* **Request**: How many lines in the items below contain the string "from", with case counting? Reply with the number alone.

* **Supplied entries**:
========

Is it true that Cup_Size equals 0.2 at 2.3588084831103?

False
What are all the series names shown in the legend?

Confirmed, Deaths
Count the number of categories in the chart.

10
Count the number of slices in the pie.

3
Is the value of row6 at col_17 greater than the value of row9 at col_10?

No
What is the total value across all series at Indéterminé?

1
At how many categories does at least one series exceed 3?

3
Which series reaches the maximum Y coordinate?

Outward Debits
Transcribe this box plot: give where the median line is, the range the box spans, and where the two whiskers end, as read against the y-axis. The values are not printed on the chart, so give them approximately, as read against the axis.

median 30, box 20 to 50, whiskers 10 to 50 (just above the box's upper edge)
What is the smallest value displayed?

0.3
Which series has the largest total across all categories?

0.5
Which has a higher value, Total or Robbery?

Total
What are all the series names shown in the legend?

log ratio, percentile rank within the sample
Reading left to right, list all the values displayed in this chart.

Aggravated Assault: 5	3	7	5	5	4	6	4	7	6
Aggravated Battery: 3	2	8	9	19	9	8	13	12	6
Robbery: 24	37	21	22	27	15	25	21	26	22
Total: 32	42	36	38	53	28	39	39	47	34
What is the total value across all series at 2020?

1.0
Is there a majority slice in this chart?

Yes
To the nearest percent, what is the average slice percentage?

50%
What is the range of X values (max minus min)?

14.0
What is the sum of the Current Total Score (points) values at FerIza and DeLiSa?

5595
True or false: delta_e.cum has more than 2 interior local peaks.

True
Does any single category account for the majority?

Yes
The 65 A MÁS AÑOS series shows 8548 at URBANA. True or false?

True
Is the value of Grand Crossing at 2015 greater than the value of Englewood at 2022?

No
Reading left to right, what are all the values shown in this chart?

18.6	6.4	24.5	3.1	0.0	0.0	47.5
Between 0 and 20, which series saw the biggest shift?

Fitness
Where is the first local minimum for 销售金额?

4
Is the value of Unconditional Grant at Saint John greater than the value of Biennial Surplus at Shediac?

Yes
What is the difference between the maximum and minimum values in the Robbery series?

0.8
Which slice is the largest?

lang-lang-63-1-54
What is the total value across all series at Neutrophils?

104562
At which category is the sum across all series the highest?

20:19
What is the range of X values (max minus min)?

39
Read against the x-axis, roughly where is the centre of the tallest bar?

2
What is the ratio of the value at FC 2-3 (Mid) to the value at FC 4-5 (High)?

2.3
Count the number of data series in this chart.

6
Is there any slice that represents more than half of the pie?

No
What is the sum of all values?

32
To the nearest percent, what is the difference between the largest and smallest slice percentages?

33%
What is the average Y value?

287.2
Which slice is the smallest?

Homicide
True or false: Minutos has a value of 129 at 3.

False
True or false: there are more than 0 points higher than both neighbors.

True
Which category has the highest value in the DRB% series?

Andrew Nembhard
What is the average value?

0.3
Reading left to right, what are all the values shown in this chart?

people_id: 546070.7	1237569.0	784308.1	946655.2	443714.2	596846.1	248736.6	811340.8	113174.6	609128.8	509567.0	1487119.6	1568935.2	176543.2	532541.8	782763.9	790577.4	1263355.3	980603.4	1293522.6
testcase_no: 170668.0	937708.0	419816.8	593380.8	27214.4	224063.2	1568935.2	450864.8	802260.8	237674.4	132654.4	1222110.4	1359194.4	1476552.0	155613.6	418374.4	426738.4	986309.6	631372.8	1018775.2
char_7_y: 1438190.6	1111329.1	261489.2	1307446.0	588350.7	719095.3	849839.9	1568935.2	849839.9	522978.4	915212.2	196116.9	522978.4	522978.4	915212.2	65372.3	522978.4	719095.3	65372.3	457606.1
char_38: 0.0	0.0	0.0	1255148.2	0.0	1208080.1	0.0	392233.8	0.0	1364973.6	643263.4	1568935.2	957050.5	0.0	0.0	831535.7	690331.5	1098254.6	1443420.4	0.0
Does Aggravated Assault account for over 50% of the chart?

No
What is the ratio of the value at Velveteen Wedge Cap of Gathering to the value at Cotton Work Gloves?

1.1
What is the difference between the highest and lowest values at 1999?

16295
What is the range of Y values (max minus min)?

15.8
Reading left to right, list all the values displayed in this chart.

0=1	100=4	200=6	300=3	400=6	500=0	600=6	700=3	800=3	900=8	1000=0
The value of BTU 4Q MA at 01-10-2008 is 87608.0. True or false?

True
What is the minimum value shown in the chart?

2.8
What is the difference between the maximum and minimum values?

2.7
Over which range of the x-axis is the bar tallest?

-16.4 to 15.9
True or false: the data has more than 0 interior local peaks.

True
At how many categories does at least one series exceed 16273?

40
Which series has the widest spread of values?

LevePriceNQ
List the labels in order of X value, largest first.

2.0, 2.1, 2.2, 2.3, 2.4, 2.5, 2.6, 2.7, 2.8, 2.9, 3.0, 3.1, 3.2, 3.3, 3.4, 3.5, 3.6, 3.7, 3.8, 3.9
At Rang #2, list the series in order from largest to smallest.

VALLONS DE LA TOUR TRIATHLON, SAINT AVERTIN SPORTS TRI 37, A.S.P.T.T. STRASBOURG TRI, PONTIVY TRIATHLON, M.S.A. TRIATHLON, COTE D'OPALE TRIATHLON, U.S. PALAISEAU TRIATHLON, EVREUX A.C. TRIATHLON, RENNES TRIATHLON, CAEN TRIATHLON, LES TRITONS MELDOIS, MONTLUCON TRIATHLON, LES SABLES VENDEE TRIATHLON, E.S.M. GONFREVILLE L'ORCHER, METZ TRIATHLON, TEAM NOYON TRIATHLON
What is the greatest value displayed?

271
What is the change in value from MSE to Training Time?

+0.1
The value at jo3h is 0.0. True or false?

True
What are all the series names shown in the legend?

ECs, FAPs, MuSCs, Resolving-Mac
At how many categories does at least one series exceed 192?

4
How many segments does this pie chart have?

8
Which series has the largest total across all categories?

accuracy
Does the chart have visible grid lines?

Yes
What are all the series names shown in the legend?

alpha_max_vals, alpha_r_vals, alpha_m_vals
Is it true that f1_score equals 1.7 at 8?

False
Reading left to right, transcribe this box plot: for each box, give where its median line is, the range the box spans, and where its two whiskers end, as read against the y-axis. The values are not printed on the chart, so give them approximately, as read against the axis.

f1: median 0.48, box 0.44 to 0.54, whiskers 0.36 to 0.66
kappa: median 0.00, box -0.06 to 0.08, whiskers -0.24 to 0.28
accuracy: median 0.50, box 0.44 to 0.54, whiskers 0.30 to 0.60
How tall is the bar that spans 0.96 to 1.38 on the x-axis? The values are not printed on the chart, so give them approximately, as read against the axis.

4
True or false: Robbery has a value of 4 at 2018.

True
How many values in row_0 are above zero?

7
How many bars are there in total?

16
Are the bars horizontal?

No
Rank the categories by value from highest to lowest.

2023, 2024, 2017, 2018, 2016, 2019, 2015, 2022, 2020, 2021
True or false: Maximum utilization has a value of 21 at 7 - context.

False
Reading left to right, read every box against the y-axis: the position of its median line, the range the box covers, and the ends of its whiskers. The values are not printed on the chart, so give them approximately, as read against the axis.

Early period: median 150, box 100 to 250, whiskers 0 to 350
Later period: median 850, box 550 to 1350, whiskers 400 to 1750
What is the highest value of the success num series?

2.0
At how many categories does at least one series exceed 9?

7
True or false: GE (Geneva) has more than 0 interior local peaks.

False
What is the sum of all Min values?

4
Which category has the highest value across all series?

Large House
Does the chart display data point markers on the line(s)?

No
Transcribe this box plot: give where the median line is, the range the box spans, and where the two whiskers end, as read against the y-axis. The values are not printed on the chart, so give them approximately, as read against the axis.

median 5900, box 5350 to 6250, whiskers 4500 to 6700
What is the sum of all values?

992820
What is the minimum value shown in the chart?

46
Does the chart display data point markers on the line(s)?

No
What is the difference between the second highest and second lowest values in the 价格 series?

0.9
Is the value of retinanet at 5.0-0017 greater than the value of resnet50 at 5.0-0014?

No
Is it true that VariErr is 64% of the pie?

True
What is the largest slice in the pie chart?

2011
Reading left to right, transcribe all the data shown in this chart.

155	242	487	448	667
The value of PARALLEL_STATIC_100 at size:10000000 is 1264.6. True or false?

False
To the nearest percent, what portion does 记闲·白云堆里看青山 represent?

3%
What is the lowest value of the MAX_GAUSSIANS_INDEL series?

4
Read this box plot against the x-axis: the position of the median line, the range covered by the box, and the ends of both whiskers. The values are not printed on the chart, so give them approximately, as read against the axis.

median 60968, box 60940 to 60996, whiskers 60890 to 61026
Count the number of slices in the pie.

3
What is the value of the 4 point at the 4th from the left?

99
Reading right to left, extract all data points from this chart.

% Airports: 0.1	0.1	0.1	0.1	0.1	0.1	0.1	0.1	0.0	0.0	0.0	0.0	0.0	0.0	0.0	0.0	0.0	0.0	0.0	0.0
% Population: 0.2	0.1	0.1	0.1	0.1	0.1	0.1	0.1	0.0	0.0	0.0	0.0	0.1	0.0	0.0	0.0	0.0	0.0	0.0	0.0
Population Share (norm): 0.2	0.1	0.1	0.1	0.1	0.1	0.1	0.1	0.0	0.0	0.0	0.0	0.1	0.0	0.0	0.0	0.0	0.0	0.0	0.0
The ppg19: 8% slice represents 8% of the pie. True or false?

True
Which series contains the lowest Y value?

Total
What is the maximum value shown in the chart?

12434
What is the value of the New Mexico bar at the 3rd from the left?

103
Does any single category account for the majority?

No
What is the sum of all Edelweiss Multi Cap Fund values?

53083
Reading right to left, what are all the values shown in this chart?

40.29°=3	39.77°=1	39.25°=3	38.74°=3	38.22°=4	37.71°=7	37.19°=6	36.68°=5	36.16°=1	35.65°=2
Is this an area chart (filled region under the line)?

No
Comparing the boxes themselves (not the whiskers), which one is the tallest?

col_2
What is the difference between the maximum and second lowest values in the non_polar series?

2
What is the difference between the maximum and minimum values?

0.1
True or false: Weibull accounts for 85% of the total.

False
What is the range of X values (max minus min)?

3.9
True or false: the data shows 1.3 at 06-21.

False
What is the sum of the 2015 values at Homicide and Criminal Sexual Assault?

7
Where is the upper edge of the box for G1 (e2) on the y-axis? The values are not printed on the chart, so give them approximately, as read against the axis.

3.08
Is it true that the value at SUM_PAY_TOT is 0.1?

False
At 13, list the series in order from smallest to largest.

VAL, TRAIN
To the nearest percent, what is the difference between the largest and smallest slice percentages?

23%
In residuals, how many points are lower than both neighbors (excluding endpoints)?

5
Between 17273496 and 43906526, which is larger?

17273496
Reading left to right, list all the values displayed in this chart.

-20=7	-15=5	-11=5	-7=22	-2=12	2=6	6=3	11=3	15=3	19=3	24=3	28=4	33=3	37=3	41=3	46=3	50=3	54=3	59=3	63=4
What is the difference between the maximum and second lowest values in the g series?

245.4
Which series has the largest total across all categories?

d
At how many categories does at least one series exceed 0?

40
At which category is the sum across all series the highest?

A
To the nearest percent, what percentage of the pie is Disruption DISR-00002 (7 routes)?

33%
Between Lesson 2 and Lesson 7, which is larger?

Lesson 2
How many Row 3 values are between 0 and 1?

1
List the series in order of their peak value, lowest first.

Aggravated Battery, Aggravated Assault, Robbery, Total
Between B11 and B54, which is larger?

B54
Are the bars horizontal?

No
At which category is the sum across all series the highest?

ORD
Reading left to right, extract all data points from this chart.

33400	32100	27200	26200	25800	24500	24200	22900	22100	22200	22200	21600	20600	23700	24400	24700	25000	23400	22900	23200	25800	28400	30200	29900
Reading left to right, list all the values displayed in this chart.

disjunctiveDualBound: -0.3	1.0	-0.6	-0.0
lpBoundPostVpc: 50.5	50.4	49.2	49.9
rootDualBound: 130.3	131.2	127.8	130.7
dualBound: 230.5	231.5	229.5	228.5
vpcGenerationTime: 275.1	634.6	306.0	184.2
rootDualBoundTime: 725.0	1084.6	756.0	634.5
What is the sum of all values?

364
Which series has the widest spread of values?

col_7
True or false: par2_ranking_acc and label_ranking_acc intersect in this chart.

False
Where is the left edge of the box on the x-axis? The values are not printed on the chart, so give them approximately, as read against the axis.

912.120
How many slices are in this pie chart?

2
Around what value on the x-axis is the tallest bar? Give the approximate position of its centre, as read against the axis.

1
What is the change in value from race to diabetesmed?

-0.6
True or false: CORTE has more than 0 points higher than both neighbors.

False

========

* **Task output**: 9